Another huge challenge in pursuing health equity today is failure of our imaginations. Who during the 1920s believed that Social Security would be enacted in 1935? Who believed that so many people—both black and white, but mostly black—would have the courage to put their lives, limbs, and livelihoods on the line during the 1950s and 1960s to struggle for civil rights? Even more improbably, who would have predicted that the impact of those struggles would be seen in the enactment of major civil rights legislation in the mid-1960s? Or that Medicare and Medicaid would be enacted in 1965? Or that the Vietnam War would finally end as a result of many years of antiwar protests?
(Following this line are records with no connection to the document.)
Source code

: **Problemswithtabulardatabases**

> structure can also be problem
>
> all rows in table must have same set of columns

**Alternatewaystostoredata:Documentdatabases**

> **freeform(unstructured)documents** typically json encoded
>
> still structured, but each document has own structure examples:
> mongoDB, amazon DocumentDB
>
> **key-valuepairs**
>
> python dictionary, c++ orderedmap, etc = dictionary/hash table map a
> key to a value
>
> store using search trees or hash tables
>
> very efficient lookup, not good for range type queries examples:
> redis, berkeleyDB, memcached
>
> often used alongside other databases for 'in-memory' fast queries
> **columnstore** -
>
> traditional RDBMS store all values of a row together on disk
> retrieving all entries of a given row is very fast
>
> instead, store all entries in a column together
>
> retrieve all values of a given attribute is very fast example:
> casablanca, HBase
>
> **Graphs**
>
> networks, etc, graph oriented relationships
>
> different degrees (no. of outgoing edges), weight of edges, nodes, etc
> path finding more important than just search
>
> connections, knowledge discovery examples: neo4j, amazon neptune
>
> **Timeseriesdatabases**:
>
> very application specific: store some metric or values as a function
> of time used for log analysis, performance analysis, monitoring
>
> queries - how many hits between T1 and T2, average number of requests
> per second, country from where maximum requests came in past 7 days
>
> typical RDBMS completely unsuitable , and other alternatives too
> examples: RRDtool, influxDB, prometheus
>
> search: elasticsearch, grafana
Or that the United States would elect an African American president in 2008 and again in 2012? In stretching our imaginations, we must of course also face the challenge to be guided by current knowledge, to consult widely enough, and to carefully assess both the possibilities and risks of alternatives.
Academic medicine can play an important role in pursuing health equity. It is a powerful force in setting norms and shaping the values and attitudes of medical students, their attending physicians, and research faculty whose publications may reach far and wide.
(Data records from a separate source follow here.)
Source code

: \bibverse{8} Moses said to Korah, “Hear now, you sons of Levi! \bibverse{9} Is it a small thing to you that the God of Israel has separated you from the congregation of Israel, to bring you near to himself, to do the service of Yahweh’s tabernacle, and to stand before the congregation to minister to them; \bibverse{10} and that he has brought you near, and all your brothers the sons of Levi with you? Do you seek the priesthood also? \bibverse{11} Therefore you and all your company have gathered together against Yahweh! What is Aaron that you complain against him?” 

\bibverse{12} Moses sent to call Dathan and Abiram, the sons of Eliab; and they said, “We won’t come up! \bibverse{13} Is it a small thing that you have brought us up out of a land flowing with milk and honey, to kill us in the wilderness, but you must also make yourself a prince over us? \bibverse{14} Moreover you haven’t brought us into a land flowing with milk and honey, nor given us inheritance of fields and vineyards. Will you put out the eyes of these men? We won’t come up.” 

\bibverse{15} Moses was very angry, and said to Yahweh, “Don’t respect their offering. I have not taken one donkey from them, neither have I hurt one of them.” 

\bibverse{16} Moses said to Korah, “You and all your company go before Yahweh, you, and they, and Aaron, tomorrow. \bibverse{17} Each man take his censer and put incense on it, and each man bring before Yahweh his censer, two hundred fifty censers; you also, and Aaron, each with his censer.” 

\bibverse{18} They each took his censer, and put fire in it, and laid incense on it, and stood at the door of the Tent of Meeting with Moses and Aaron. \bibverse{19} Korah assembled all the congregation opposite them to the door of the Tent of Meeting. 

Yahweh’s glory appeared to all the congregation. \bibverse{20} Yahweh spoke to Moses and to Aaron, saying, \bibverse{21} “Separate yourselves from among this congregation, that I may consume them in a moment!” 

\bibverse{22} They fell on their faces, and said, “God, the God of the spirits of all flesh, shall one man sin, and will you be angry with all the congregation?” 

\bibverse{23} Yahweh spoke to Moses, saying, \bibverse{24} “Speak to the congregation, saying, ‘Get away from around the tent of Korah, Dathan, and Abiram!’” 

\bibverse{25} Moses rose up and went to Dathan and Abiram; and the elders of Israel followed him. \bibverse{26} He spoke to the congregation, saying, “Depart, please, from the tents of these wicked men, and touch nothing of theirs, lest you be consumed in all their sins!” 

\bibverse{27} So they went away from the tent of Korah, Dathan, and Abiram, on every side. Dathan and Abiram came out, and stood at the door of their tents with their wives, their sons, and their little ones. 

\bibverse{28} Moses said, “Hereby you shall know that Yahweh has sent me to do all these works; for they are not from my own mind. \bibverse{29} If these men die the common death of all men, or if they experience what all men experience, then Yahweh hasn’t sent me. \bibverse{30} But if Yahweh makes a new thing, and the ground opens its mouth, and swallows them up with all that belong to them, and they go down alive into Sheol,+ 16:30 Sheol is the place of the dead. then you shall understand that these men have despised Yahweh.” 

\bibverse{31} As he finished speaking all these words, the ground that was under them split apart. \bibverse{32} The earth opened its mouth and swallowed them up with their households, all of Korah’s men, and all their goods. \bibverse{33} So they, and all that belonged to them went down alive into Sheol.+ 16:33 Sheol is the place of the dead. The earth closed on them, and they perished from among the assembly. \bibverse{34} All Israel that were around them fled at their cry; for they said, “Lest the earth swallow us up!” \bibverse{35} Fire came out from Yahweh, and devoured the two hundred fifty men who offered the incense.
In 1995, Birdsall and Hecht published a report called “Swimming Against the Tide: Strategies for Improving Equity in Health.”4 The metaphor they invoked remains both vivid and apt. The notion is that to pursue equity, one must almost invariably swim against the tide of prevailing forces—forces that exclude, marginalize, or otherwise disadvantage groups of people based on their skin color, wealth, gender, disabilities, sexual orientation, gender identity, religion, or other characteristics tightly linked with relative social advantage. Swimming against the tide means swimming upstream against the tidal force, trying to address the most fundamental causes of health inequities at their sources. To persist in these efforts, we must not only be strong but also very clear about where we are headed and why.
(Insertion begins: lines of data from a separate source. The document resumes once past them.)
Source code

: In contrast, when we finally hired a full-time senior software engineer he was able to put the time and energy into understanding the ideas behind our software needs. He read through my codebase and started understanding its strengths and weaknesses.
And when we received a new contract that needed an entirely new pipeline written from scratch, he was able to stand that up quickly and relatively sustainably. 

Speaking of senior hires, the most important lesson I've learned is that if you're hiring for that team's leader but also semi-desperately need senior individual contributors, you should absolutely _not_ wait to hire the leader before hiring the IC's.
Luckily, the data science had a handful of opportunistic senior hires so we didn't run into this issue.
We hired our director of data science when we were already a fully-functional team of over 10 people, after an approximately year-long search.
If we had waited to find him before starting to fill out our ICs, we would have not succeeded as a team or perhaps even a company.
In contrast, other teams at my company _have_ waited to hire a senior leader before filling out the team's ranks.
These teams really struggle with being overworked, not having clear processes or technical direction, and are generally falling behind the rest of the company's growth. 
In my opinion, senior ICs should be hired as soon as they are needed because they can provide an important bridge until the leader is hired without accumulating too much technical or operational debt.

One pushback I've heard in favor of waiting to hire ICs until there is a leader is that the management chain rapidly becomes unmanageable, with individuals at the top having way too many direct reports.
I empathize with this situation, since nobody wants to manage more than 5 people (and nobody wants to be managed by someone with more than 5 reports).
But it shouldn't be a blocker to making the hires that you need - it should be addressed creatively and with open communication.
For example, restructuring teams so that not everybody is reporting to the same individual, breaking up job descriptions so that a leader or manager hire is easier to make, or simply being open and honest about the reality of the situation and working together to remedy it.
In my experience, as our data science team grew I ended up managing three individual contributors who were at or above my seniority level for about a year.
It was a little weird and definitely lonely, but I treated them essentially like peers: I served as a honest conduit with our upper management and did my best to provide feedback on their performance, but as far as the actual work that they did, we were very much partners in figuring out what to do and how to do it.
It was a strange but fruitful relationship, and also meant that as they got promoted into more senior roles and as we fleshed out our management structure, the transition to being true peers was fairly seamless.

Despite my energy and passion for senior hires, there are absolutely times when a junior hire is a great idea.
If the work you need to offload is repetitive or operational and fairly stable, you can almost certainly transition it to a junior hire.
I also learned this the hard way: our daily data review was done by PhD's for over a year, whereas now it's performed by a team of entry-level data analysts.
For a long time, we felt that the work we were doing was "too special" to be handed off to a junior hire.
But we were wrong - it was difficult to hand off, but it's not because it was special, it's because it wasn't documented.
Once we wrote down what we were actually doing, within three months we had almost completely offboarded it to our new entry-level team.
1. Braveman P, Arkin E, Orleans T, Proctor D, Plough A. What Is Health Equity? And What Difference Does a Definition Make? 2017.Princeton, NJ: Robert Wood Johnson Foundation.
2. Desilver D. U.S. Income Inequality, on Rise for Decades, Is Now Highest Since 1928. 2013.Washington, DC: Pew Research Center.
3. Wilkinson LR, Pickett KP. The Spirit Level: Why Greater Equality Makes Societies Stronger. 2010.New York, NY: Bloomsbury Press.
4. Birdsall N, Hecht R. Human resources development and operations policy (HROWP 55)..Swimming Against the Tide: Strategies for Improving Equity in Health. 1995. Washington, DC: World Bank.